Anthony HarrisChristian: We never succeeded; we have failed so many times over the past six years. However, the lessons we learned along the way have led us to where we are today. We first came to the US as international students with 0 knowledge of how the tech industry works and 0 role models to draw inspiration from as there are not many Indonesian engineers or entrepreneurs in Silicon Valley.

It took us five long years of building projects and tinkering. Looking back, Steve Jobs’ famous quote, “You can’t connect the dots looking forward; you can only connect them looking back. is an accurate description of our trip. We kept building, not knowing where it might take us, but looking back, our previous projects helped us build Typedream.

We built Typedream based on our learnings at Cotter. Cotter is a passwordless authentication solution. We built Cotter based on our learning by creating a mobile app for developing countries. We came into YC wanting to build Robinhood for SEA. We were exposed to YC due to our experience working in a YC company. We worked for this YC company because one of our projects was taken over by them.

The many failures we have had have taught us that no one knows how to succeed; it’s just a matter of failing cheap, fast, and often. Fortunately, in technology, we have the privilege of failing quickly and cheaply, which unwittingly leads us to do the right things. We learned over 1000 different ways to fail; today it’s just about not repeating those mistakes, trying different approaches and making new mistakes. Hopefully we will run out of mistakes one day!

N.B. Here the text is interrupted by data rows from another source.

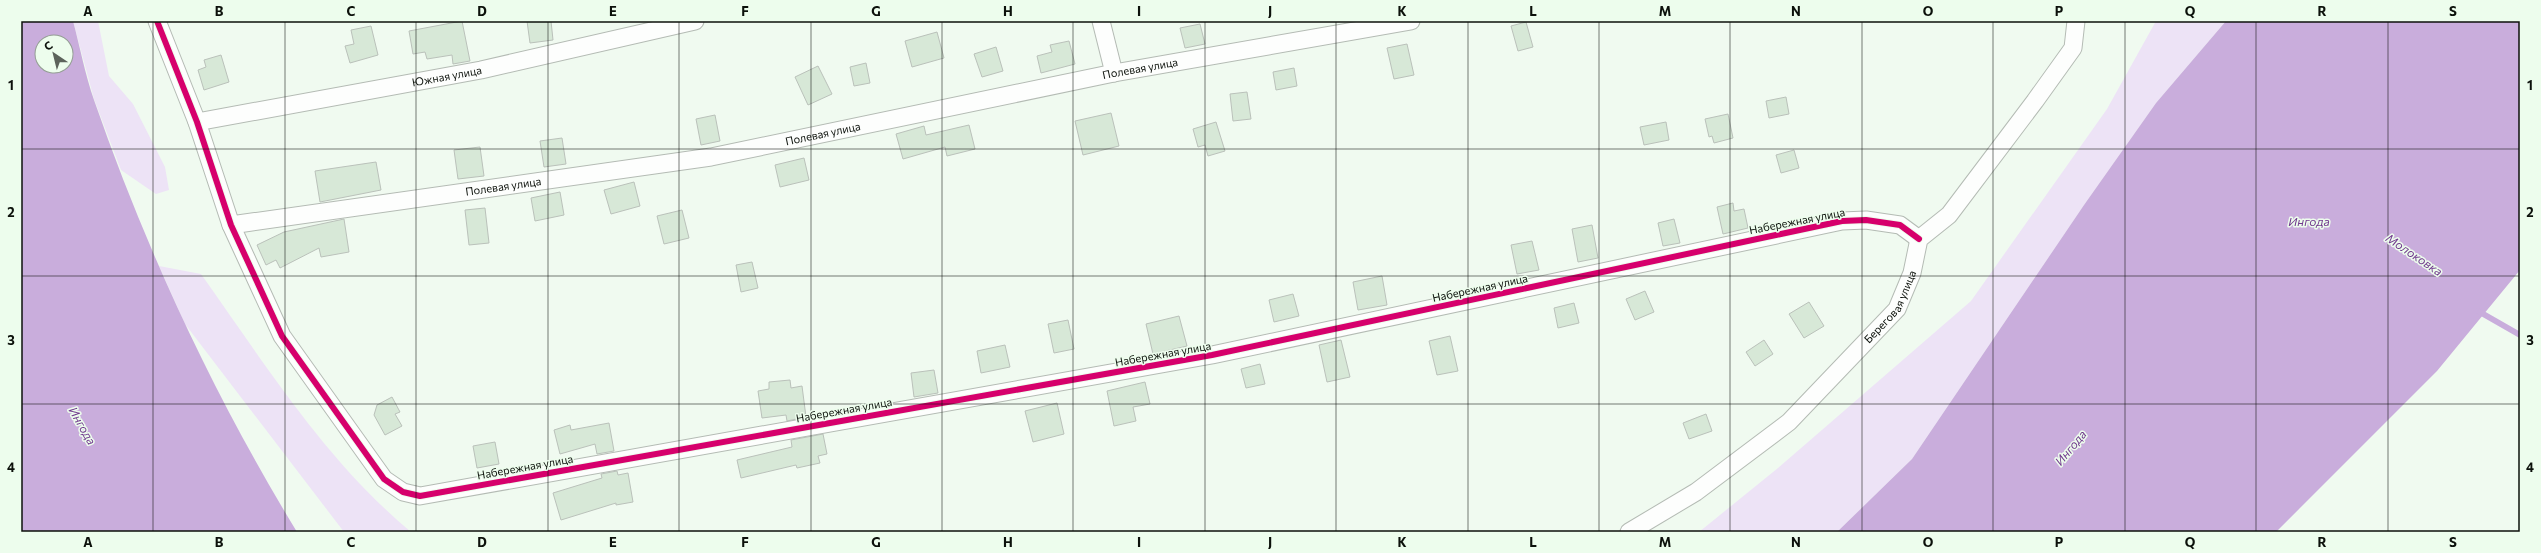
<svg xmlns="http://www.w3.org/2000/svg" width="2541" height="553" viewBox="0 0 2541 553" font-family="Commissioner,sans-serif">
<rect width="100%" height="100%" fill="#f0faf0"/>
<g fill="#ede3f6">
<path d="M73 21H98L109 76 133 104 165 167 169 190 156 194 121 170 94 99Z"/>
<path d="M2156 21H2226L2156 103 2084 205 1912 459 1837 532H1699L1778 468 1971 301 2107 109Z"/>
<path d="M159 266 201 274C265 364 325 460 411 532H344L185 324Z"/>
</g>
<g fill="#c9addc" fill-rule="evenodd">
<path d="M21 21H73C80 47 85 74 94 100 146 250 214 396 297 532H21ZM42 42H66V66H42Z"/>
<path d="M2226 21H2520V270L2437 371 2276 532H1837L1912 459 2084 205 2156 103Z"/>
</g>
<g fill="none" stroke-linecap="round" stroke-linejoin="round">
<path stroke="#c9addc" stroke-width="6" d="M2478 311 2520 335"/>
</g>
<g fill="#d7e8d7" stroke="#bac1ba">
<path d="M462 21 470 61 453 64 452 55 427 59 425 52 413 54 409 31Z"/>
<path d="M527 21H551L553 40 530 43Z"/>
<path d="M1526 22 1533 47 1518 51 1511 26Z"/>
<path d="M1200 24 1205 44 1185 48 1180 28Z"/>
<path d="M371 26 378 55 350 63 345 46 354 44 351 30Z"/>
<path d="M937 32 944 58 912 67 905 41Z"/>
<path d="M1069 41 1075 64 1041 73 1037 56 1052 52 1050 45Z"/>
<path d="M1407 44 1414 75 1394 79 1387 48Z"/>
<path d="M996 47 1003 71 982 77 974 54Z"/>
<path d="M221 55 229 82 204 90 198 70 206 67 204 60Z"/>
<path d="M866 63 870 83 854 86 850 67Z"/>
<path d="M818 66 832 94 808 105 795 77Z"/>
<path d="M1294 68 1297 86 1276 90 1273 72Z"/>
<path d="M1247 92 1251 119 1233 121 1230 94Z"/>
<path d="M1786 97 1789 114 1769 118 1766 101Z"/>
<path d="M1111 113 1119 146 1083 155 1075 121Z"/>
<path d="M1728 114 1733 138 1714 143 1712 136 1709 137 1705 119Z"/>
<path d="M715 115 720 141 701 145 696 119Z"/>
<path d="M1216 122 1225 151 1208 156 1205 145 1198 147 1193 129Z"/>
<path d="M1666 122 1669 140 1644 145 1640 127Z"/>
<path d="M969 125 975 149 947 156 945 147 903 159 896 134 924 126 926 135Z"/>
<path d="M562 138 566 164 544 167 540 141Z"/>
<path d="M480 147 484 176 458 179 454 150Z"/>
<path d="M1794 150 1799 168 1781 173 1776 155Z"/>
<path d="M804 158 809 180 780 187 775 165Z"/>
<path d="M376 162 381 190 320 202 315 171Z"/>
<path d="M634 182 640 206 611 214 604 190Z"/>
<path d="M560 192 564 215 535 221 531 198Z"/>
<path d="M1733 203 1734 211 1744 209 1748 228 1723 234 1717 207Z"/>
<path d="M485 208 489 243 469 245 465 210Z"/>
<path d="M682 210 689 238 664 244 657 216Z"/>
<path d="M344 219 349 252 321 257 319 248 280 268 276 260 266 265 257 245 284 232Z"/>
<path d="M1674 219 1680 243 1663 246 1658 223Z"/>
<path d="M1592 225 1598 258 1578 262 1572 229Z"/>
<path d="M1532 241 1539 270 1517 274 1511 245Z"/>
<path d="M752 262 758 288 741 292 736 265Z"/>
<path d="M1382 276 1387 305 1358 310 1353 282Z"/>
<path d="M1645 291 1654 312 1635 320 1626 299Z"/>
<path d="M1293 294 1299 316 1274 322 1269 300Z"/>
<path d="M1809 302 1824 326 1804 338 1789 314Z"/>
<path d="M1574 303 1579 323 1558 328 1554 308Z"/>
<path d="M1179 316 1187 346 1153 354 1146 324Z"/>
<path d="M1068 320 1074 349 1054 353 1048 324Z"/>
<path d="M1450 336 1458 371 1437 375 1429 341Z"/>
<path d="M1341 340 1350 377 1327 382 1319 345Z"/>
<path d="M1764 340 1773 354 1755 366 1746 352Z"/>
<path d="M1005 345 1010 367 981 373 977 351Z"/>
<path d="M1260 364 1265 384 1246 388 1241 369Z"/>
<path d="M934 370 938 393 914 397 911 373Z"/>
<path d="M790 380 791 388 802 386 806 417 787 421 786 415 762 418 758 391 769 389V382Z"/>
<path d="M1145 382 1150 404 1133 407 1136 421 1114 426 1107 391Z"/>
<path d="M392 397 400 412 395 414 402 426 385 435 374 415 377 405Z"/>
<path d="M1057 403 1064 434 1033 442 1025 411Z"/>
<path d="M1706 414 1712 431 1689 439 1683 423Z"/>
<path d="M609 423 614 451 597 454 595 444 560 454 554 430 570 425 571 430Z"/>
<path d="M823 434 827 454 818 456 820 463 797 468 796 465 741 478 737 460 792 447 791 440Z"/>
<path d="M495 442 499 464 477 468 473 446Z"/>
<path d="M617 471 618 475 628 473 633 502 616 505V503L561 520 553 493 602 478 601 474Z"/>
</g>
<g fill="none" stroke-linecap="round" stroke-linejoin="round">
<defs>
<g id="minor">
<path d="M157 21 197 122 231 225 282 336 384 479 403 492 420 496 1212 355 1842 221 1866 220 1900 225 1919 239"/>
<path d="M1101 21 1114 73"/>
<path id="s1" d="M197 122 481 70 695 21"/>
<path id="s2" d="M231 225 711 157 1114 73 1411 21"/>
<path id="s3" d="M1629 532 1696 492 1789 422 1897 309 1912 273 1919 239 1949 215 2035 101 2073 48 2076 21"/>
</g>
</defs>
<use href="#minor" stroke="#b4bbb4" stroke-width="19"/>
<use href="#minor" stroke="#fdfefd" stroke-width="17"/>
<defs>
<path id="cycleway" d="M157 21 197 122 231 225 282 336 384 479 403 492 420 496 1212 355 1842 221 1866 220 1900 225 1919 239"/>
</defs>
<use href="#cycleway" stroke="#edfded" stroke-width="8"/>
<use href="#cycleway" stroke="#d6006c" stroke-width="6"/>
</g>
<path fill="none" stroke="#0c110b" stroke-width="1" stroke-opacity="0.55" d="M153 21V532M285 21V532M416 21V532M548 21V532M679 21V532M811 21V532M942 21V532M1073 21V532M1205 21V532M1336 21V532M1468 21V532M1599 21V532M1730 21V532M1862 21V532M1993 21V532M2125 21V532M2256 21V532M2388 21V532M21 149H2520M21 276H2520M21 404H2520"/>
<g text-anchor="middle" stroke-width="3" stroke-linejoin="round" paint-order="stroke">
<g font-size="11" fill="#0c110b" stroke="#edfded">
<text dy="4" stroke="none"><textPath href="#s2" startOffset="923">Полевая улица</textPath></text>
<text dy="4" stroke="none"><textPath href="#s1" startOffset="254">Южная улица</textPath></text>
<text dy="4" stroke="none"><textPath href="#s2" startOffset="599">Полевая улица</textPath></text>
<text dy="4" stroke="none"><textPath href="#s2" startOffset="275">Полевая улица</textPath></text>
<text transform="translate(1797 221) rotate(-11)" y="4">Набережная улица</text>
<text transform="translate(1480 288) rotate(-12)" y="4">Набережная улица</text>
<text dy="4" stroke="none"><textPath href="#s3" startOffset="349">Береговая улица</textPath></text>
<text transform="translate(1163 354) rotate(-10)" y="4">Набережная улица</text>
<text transform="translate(844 410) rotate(-10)" y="4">Набережная улица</text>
<text transform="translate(525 467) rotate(-10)" y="4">Набережная улица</text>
</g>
<g font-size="12" font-style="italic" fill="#70388d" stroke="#edfded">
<text x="2309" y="226">Ингода</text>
<text transform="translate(2414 255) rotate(34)" y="4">Молоковка</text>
<text transform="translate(82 426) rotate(60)" y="4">Ингода</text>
<text transform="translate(2071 448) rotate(-50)" y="4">Ингода</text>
</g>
</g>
<rect width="2541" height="553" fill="none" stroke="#edfded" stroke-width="44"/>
<g transform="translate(54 54) rotate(325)"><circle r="19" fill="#edfded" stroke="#939f93"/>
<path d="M0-3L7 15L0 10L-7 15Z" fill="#5c635b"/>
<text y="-6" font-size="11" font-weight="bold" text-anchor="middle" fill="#0c110b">С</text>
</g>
<rect x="22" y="22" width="2497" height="509" fill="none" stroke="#0c110b" stroke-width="1.5"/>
<g font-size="13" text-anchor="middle" font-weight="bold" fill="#0c110b">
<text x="88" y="16">A</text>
<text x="219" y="16">B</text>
<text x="351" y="16">C</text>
<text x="482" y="16">D</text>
<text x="613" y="16">E</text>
<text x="745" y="16">F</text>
<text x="876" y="16">G</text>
<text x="1008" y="16">H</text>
<text x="1139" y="16">I</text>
<text x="1270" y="16">J</text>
<text x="1402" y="16">K</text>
<text x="1533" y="16">L</text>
<text x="1665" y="16">M</text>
<text x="1796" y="16">N</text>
<text x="1928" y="16">O</text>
<text x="2059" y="16">P</text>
<text x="2190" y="16">Q</text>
<text x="2322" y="16">R</text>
<text x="2453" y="16">S</text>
<text x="11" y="90">1</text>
<text x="2530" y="90">1</text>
<text x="11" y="217">2</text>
<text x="2530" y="217">2</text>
<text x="11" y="345">3</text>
<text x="2530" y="345">3</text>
<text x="11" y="472">4</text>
<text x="2530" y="472">4</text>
<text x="88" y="547">A</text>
<text x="219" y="547">B</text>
<text x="351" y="547">C</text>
<text x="482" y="547">D</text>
<text x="613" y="547">E</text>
<text x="745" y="547">F</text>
<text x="876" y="547">G</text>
<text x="1008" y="547">H</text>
<text x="1139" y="547">I</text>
<text x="1270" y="547">J</text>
<text x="1402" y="547">K</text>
<text x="1533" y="547">L</text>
<text x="1665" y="547">M</text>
<text x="1796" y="547">N</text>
<text x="1928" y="547">O</text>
<text x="2059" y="547">P</text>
<text x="2190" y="547">Q</text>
<text x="2322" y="547">R</text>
<text x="2453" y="547">S</text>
</g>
</svg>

Daso: Why did you prioritize community building for Typedream? How have these efforts guided and shaped the technical development of the startup and your ability to sell to users?

Putri Karounia: The community is our fluke, and they will take us far and build a meaningful business. We focus on building a community because we understand that the software is easily replicable in the world today. With a community-driven approach, our users help us prioritize the features we build and set our roadmap for the foreseeable future. Listening and observing our community also allowed us to glimpse what the Web could look like in the next 5 to 10 years. We’re excited about the possibility of being able to do what Pixar did for animation, we for websites. Moreover, our users not only enjoy using the software but also creating and managing their websites with the community. We’ve created a space for them to easily request feedback and early support.

Typedream connects with its users through many memes; we even have a referral program that we call a simping program. Our community loves us so much they helped us win Product of the Month on ProductHunt, and since we were able to connect with our users and create a product that they and their friends want, we found it to be relatively easy to sell to them. This initial group of simps allows us to not compete on price but to focus more on giving them the most value possible.

Daso: What lessons have you learned so far by rotating the key roles that a founder is responsible for in the early stages of startup?

Chandra: Signifying a founder means you have to do everything that drives the business forward, which involves wearing many different hats. My co-founders and I mainly had a technical background, but when it came to creating Typedream, we had to learn how to talk to users, market the product, nurture our community, among other things.

The most important lesson I’ve learned moving from one key role to another is the ability to learn over and over. Learning involves finding the right mentors and the right content and putting in the hours to practice what you’ve learned. My co-founders and I have made so many mistakes that we are comfortable being a newbie many times.

Today we have documentation for every role each of us has played before. The knowledge base we have is to ensure that if we were to switch roles or pass a role on to a prospective recruit, he/she would be able to transition into the role fairly quickly.